**Prompt:**
Quote the records below word for word, please, from the very first line through the one that contains "Throw yourself into a Pokémon adventure", and nothing beyond it.

**Input records:**
***
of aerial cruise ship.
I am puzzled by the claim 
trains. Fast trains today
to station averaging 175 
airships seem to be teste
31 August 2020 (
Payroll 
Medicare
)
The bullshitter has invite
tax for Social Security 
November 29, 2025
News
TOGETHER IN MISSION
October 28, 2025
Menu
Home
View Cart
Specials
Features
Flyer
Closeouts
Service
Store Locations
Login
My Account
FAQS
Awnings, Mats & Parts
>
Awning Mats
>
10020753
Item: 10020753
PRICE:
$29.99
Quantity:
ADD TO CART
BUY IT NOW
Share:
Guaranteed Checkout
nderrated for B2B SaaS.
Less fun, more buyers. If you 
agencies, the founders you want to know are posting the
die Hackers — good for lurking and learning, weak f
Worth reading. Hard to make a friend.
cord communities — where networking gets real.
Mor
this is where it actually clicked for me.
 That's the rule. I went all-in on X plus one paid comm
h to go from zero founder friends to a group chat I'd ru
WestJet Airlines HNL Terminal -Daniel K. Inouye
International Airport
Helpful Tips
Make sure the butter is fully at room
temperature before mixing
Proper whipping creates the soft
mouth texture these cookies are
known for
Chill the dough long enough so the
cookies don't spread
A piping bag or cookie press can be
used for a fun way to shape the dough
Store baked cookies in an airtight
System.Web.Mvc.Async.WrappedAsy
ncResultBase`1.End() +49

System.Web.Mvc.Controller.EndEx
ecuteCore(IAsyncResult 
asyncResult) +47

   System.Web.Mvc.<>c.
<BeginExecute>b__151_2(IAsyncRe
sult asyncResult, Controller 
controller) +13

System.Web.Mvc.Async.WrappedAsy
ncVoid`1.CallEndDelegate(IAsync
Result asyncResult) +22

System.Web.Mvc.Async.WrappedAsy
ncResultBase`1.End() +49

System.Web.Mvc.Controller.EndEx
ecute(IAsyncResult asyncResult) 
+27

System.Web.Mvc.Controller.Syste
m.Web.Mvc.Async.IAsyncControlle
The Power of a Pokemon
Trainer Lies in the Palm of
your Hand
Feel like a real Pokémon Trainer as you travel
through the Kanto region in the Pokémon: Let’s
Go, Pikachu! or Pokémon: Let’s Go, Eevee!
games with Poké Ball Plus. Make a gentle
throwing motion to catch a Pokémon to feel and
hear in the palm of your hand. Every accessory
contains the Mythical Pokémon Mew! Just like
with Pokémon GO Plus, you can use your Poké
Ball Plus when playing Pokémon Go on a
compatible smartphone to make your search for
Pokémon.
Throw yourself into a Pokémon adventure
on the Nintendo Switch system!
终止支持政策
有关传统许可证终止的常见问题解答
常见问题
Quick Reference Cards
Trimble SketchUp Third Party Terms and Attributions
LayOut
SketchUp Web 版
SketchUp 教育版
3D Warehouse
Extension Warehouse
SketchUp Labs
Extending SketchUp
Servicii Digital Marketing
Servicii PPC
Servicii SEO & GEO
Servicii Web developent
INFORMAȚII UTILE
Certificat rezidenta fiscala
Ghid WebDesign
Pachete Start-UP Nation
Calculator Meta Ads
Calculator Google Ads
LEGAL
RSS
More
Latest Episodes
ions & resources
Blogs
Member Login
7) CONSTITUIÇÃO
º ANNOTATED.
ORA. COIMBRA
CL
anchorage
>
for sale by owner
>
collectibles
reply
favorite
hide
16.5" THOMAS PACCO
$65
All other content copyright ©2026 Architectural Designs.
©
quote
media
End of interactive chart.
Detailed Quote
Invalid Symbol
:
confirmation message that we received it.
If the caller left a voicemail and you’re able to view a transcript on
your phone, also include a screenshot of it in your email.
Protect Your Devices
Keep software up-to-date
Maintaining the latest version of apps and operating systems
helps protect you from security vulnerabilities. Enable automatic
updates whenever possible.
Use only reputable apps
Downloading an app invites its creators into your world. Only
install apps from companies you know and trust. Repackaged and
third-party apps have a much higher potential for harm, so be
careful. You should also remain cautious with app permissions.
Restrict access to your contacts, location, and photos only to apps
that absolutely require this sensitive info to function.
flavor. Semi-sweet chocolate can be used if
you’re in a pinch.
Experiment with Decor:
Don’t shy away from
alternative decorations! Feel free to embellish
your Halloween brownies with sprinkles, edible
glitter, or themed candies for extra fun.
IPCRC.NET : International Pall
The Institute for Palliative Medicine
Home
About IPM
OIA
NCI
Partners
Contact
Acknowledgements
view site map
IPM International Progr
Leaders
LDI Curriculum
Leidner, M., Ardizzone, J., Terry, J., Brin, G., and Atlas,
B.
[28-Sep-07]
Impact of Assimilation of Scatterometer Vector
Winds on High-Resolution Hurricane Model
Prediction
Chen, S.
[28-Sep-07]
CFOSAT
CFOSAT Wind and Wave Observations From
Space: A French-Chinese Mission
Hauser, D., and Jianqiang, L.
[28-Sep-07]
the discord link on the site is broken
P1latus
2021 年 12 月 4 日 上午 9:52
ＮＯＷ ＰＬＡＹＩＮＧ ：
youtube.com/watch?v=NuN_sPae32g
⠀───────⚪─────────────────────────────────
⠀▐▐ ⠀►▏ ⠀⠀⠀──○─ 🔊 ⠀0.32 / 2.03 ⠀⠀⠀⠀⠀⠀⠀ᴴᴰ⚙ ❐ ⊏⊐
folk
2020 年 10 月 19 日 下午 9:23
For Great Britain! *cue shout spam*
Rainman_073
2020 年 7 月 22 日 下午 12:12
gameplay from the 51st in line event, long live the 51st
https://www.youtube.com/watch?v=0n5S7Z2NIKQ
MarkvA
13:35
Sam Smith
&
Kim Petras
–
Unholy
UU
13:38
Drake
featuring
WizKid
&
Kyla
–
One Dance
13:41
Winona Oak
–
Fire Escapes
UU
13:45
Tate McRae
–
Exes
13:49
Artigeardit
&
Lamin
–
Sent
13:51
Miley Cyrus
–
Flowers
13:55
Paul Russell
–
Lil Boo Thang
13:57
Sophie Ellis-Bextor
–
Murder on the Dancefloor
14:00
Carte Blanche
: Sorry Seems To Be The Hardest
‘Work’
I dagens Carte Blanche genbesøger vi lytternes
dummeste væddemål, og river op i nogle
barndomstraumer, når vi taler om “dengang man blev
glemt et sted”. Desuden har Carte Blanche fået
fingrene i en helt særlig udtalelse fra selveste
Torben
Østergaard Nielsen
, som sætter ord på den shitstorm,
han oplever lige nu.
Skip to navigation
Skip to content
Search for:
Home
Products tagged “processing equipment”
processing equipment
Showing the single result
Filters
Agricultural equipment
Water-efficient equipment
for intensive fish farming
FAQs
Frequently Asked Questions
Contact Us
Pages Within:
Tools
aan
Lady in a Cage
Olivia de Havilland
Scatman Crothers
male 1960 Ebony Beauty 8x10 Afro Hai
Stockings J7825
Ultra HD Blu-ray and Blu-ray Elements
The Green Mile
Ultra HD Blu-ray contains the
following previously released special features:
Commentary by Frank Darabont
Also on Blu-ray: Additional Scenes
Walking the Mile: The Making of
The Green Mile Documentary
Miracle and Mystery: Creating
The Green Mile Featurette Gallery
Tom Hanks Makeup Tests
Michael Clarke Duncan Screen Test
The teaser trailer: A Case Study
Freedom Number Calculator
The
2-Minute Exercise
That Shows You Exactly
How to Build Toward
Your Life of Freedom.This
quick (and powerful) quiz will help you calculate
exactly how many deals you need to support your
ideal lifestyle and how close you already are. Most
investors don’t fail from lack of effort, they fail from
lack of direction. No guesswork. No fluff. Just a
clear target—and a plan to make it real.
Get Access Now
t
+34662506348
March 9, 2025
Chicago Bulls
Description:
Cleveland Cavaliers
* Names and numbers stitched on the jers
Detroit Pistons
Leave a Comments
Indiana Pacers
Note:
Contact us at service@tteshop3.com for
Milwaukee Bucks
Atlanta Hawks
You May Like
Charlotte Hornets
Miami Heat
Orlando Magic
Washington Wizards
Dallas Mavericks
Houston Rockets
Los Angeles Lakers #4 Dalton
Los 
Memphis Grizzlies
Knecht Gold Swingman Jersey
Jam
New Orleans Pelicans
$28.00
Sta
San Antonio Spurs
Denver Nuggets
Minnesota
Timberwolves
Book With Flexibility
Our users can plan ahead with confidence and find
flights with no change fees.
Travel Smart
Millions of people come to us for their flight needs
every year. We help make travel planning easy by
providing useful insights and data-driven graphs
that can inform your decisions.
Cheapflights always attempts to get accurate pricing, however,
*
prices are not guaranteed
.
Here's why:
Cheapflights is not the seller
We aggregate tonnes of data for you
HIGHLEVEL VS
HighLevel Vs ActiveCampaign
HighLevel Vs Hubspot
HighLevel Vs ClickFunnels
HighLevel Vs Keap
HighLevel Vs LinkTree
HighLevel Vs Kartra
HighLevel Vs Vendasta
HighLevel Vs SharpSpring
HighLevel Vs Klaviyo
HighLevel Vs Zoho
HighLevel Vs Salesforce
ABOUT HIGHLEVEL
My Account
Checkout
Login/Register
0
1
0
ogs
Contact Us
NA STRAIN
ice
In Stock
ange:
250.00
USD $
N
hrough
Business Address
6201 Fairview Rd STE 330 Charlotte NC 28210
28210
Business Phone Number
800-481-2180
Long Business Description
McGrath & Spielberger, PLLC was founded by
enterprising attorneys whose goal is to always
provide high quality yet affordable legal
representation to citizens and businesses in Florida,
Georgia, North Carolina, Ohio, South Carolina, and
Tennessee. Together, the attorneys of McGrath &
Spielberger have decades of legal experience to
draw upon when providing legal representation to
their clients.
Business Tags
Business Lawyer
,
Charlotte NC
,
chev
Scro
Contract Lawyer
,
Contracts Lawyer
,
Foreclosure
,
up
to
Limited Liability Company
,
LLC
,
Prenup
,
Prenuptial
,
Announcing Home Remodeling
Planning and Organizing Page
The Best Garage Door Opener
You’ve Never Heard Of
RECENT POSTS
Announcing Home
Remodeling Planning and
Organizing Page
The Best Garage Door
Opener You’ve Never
***
**Answer to this exercise:**
of aerial cruise ship.
I am puzzled by the claim 
trains. Fast trains today
to station averaging 175 
airships seem to be teste
31 August 2020 (
Payroll 
Medicare
)
The bullshitter has invite
tax for Social Security 
November 29, 2025
News
TOGETHER IN MISSION
October 28, 2025
Menu
Home
View Cart
Specials
Features
Flyer
Closeouts
Service
Store Locations
Login
My Account
FAQS
Awnings, Mats & Parts
>
Awning Mats
>
10020753
Item: 10020753
PRICE:
$29.99
Quantity:
ADD TO CART
BUY IT NOW
Share:
Guaranteed Checkout
nderrated for B2B SaaS.
Less fun, more buyers. If you 
agencies, the founders you want to know are posting the
die Hackers — good for lurking and learning, weak f
Worth reading. Hard to make a friend.
cord communities — where networking gets real.
Mor
this is where it actually clicked for me.
 That's the rule. I went all-in on X plus one paid comm
h to go from zero founder friends to a group chat I'd ru
WestJet Airlines HNL Terminal -Daniel K. Inouye
International Airport
Helpful Tips
Make sure the butter is fully at room
temperature before mixing
Proper whipping creates the soft
mouth texture these cookies are
known for
Chill the dough long enough so the
cookies don't spread
A piping bag or cookie press can be
used for a fun way to shape the dough
Store baked cookies in an airtight
System.Web.Mvc.Async.WrappedAsy
ncResultBase`1.End() +49

System.Web.Mvc.Controller.EndEx
ecuteCore(IAsyncResult 
asyncResult) +47

   System.Web.Mvc.<>c.
<BeginExecute>b__151_2(IAsyncRe
sult asyncResult, Controller 
controller) +13

System.Web.Mvc.Async.WrappedAsy
ncVoid`1.CallEndDelegate(IAsync
Result asyncResult) +22

System.Web.Mvc.Async.WrappedAsy
ncResultBase`1.End() +49

System.Web.Mvc.Controller.EndEx
ecute(IAsyncResult asyncResult) 
+27

System.Web.Mvc.Controller.Syste
m.Web.Mvc.Async.IAsyncControlle
The Power of a Pokemon
Trainer Lies in the Palm of
your Hand
Feel like a real Pokémon Trainer as you travel
through the Kanto region in the Pokémon: Let’s
Go, Pikachu! or Pokémon: Let’s Go, Eevee!
games with Poké Ball Plus. Make a gentle
throwing motion to catch a Pokémon to feel and
hear in the palm of your hand. Every accessory
contains the Mythical Pokémon Mew! Just like
with Pokémon GO Plus, you can use your Poké
Ball Plus when playing Pokémon Go on a
compatible smartphone to make your search for
Pokémon.
Throw yourself into a Pokémon adventure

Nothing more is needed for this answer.